Mrs Shamefoot joined her.

After the gale a yellow branch lay loose beneath each tree, making the park appear to be carpeted by some quite formal silk. The morning was fine with courageous crazy clouds.

‘You’re tired?’

‘A little,’ Lady Castleyard confessed. ‘All this death makes me melancholy.’

‘I expect it’s merely Lionel!’

‘Lionel? But I’m not tired of Lionel. Only, now and then, I long rather for a new aspect …’

‘Do you suppose, if there were no men in the world, that women would frightfully mind?’

‘I don’t know, really … What a pity to leave that gloriously bound book out all night!’

They turned aside through a wicket-gate into an incidental garden.

At periods, upon the enclosing walls, stood worn lead figures of cupid gardeners, in cavalier hats and high, loose boots, and cunning gloves, leaning languidly upon their rakes, smiling seraphically over the gay rings of flowers that broke the grass.

‘Age holds no horrors for me,’ Mrs Shamefoot said, ‘now, any more. Some day I’ll have a house here and I’ll grow old, quite gracefully.’

‘Surely with age one’s attractions should increase. One should be irresistible at ninety.’

‘A few of us, perhaps, may. You, dear Dirce, will—’

‘But in Ashringford! You used always to say it would be at Versailles, or Vallombrosa, or Verona, or Venice; a palladio palace on the Grand Canal. Somewhere with a V!’

‘I remember … ; although I was tempted too rather, wasn’t I, towards Arcachon. And that’s an A!’

‘Poor Soco. He’ll be so surprised …’

‘It’s a pity, whenever he speaks, he’s so very disappointing.’

‘Still, there’ll be the bill …’

‘Well, he could scarcely have seriously supposed I’d throw myself away upon a lancet! Besides, I believe I’ll be desired somehow more when I’m gone. What good am I here?’

‘My dear, you compose in flowers. You adorn life. You have not lived in vain.’

They were in the dogs’ cemetery.

Lady Castleyard tapped a little crooked cross.

‘One fears,’ she said, ‘that Georgia must have poisoned them all for the sake of their epitaphs.’

‘Here come the children!’

‘And remember, Frank,’ Fräulein was warning Master Fox, in her own wonderful Hanoverian way, ‘not to pursue Mirabel too much towards the end. It makes her hot.’
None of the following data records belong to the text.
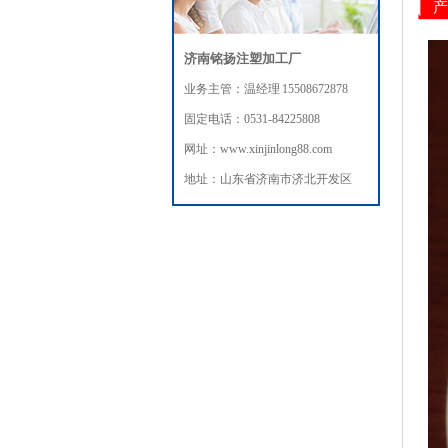
产
济南铭扬注塑加工厂
业务主管：温经理 15508672878
固定电话：0531-84225808
网址：www.xinjinlong88.com
地址：山东省济南市济北开发区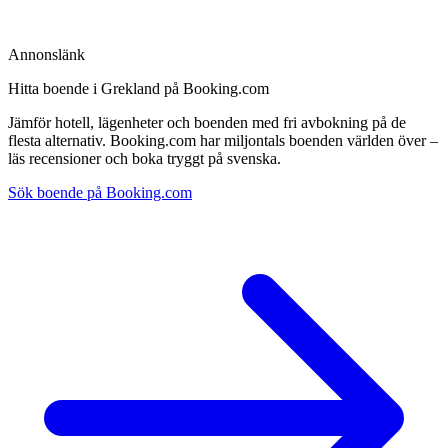
Annonslänk
Hitta boende i Grekland på Booking.com
Jämför hotell, lägenheter och boenden med fri avbokning på de
flesta alternativ. Booking.com har miljontals boenden världen över –
läs recensioner och boka tryggt på svenska.
Sök boende på Booking.com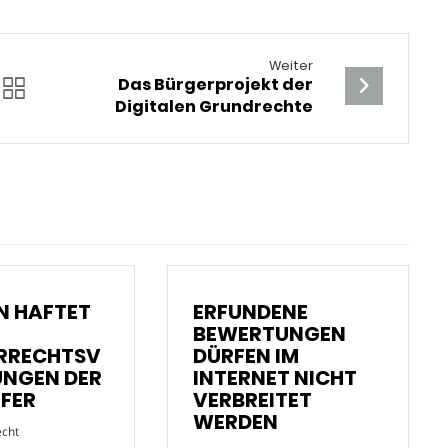
Weiter
Das Bürgerprojekt der
Digitalen Grundrechte
 HAFTET
ERFUNDENE
BEWERTUNGEN
RRECHTSV
DÜRFEN IM
UNGEN DER
INTERNET NICHT
FER
VERBREITET
WERDEN
echt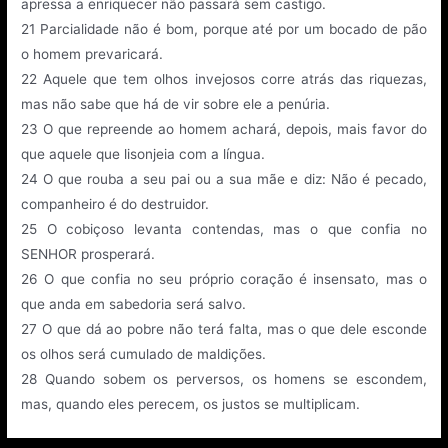
apressa a enriquecer não passará sem castigo.
21
Parcialidade não é bom, porque até por um bocado de pão
o homem prevaricará.
22
Aquele que tem olhos invejosos corre atrás das riquezas,
mas não sabe que há de vir sobre ele a penúria.
23
O que repreende ao homem achará, depois, mais favor do
que aquele que lisonjeia com a língua.
24
O que rouba a seu pai ou a sua mãe e diz: Não é pecado,
companheiro é do destruidor.
25
O cobiçoso levanta contendas, mas o que confia no
SENHOR prosperará.
26
O que confia no seu próprio coração é insensato, mas o
que anda em sabedoria será salvo.
27
O que dá ao pobre não terá falta, mas o que dele esconde
os olhos será cumulado de maldições.
28
Quando sobem os perversos, os homens se escondem,
mas, quando eles perecem, os justos se multiplicam.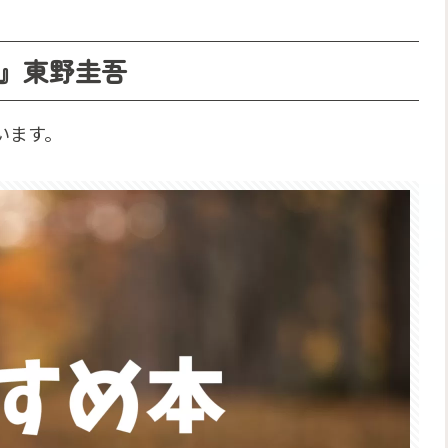
』東野圭吾
います。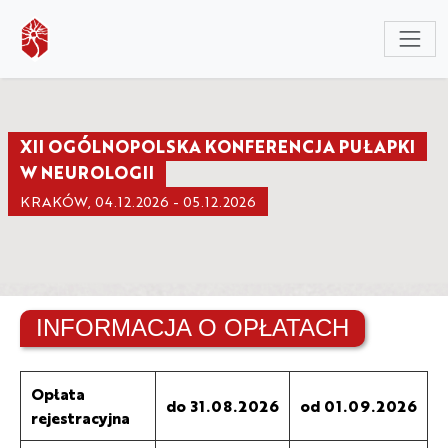
NULL
XII OGÓLNOPOLSKA KONFERENCJA PUŁAPKI
W NEUROLOGII
KRAKÓW, 04.12.2026 - 05.12.2026
INFORMACJA O OPŁATACH
Opłata
do 31.08.2026
od 01.09.2026
rejestracyjna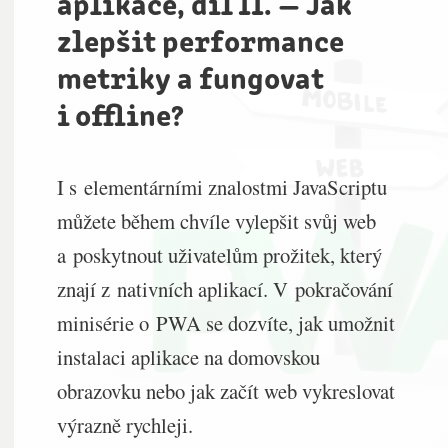
aplikace, díl II. — Jak
zlepšit performance
metriky a fungovat
i offline?
I s elementárními znalostmi JavaScriptu
můžete během chvíle vylepšit svůj web
a poskytnout uživatelům prožitek, který
znají z nativních aplikací. V pokračování
minisérie o PWA se dozvíte, jak umožnit
instalaci aplikace na domovskou
obrazovku nebo jak začít web vykreslovat
výrazně rychleji.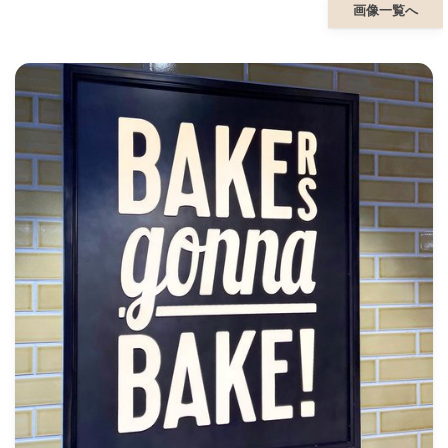
画像一覧へ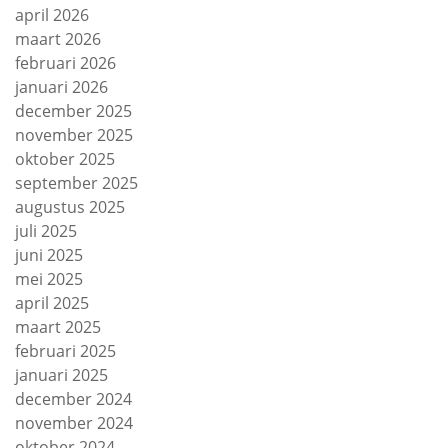
april 2026
maart 2026
februari 2026
januari 2026
december 2025
november 2025
oktober 2025
september 2025
augustus 2025
juli 2025
juni 2025
mei 2025
april 2025
maart 2025
februari 2025
januari 2025
december 2024
november 2024
oktober 2024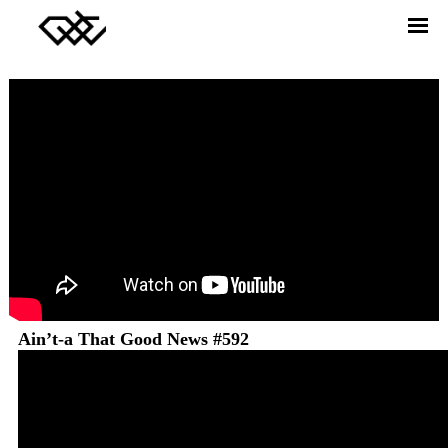
DREAMERS UNION CHOIR
ABOUT
MEMBER
RELEASE
VIDEO
NEWS
CONTACT
Twitter
facebook
Instagram
Ain’t-a That Good News #592
YouTube
SONG JOURNEY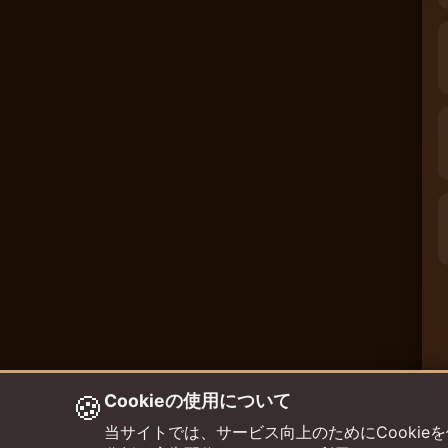
🍪
Cookieの使用について
当サイトでは、サービス向上のためにCookieを使用して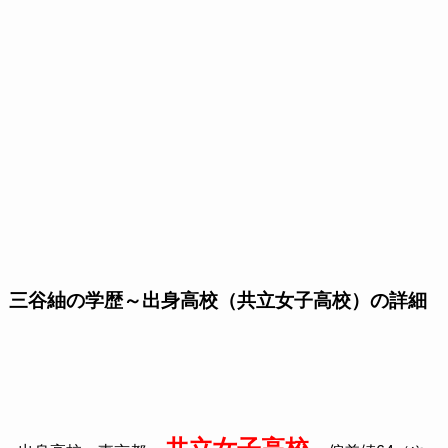
三谷紬の学歴～出身高校（共立女子高校）の詳細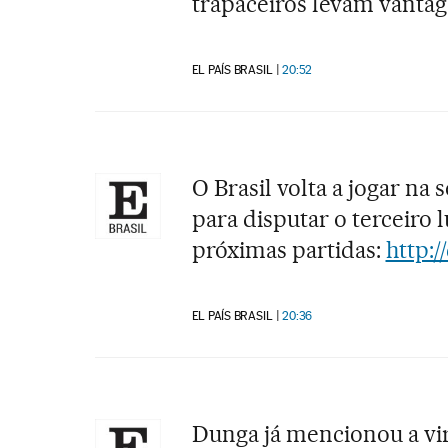
trapaceiros levam vanta
EL PAÍS BRASIL
20:52
O Brasil volta a jogar na 
para disputar o terceiro l
próximas partidas:
http:/
EL PAÍS BRASIL
20:36
Dunga já mencionou a vir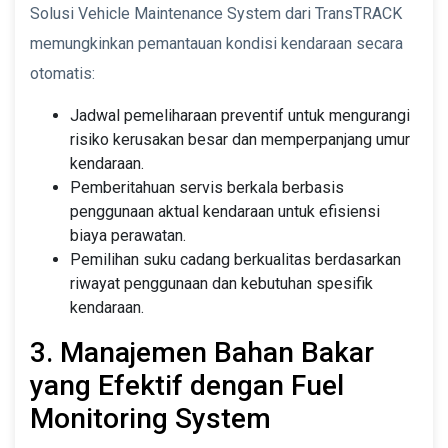
Solusi Vehicle Maintenance System dari TransTRACK
memungkinkan pemantauan kondisi kendaraan secara
otomatis:
Jadwal pemeliharaan preventif untuk mengurangi
risiko kerusakan besar dan memperpanjang umur
kendaraan.
Pemberitahuan servis berkala berbasis
penggunaan aktual kendaraan untuk efisiensi
biaya perawatan.
Pemilihan suku cadang berkualitas berdasarkan
riwayat penggunaan dan kebutuhan spesifik
kendaraan.
3. Manajemen Bahan Bakar
yang Efektif dengan Fuel
Monitoring System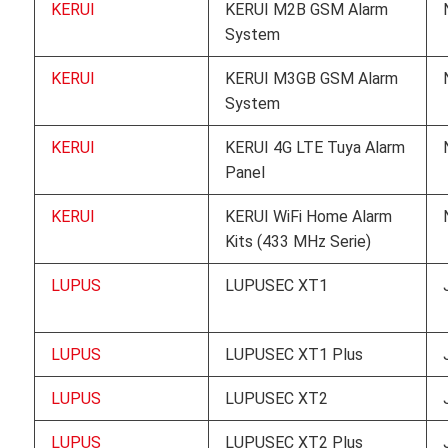
KERUI
KERUI M2B GSM Alarm
System
KERUI
KERUI M3GB GSM Alarm
System
KERUI
KERUI 4G LTE Tuya Alarm
Panel
KERUI
KERUI WiFi Home Alarm
Kits (433 MHz Serie)
LUPUS
LUPUSEC XT1
LUPUS
LUPUSEC XT1 Plus
LUPUS
LUPUSEC XT2
LUPUS
LUPUSEC XT2 Plus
They were preparing to play at Pelléas.

Lady Georgia insisted that her children should practise only purely poetic games. She desired to develop their souls and bodies harmoniously at the same time.

‘Remember the chill she caught as Nora!’ Fräulein said. ‘And, Dawna, must I re-implore you not to pick up the sun-money with your hands? Misericordia! One might think your father was a banker.’

‘I do so love the sun!’

‘Do you, dear?’

Obviously, it was an occasion to kiss and form a group.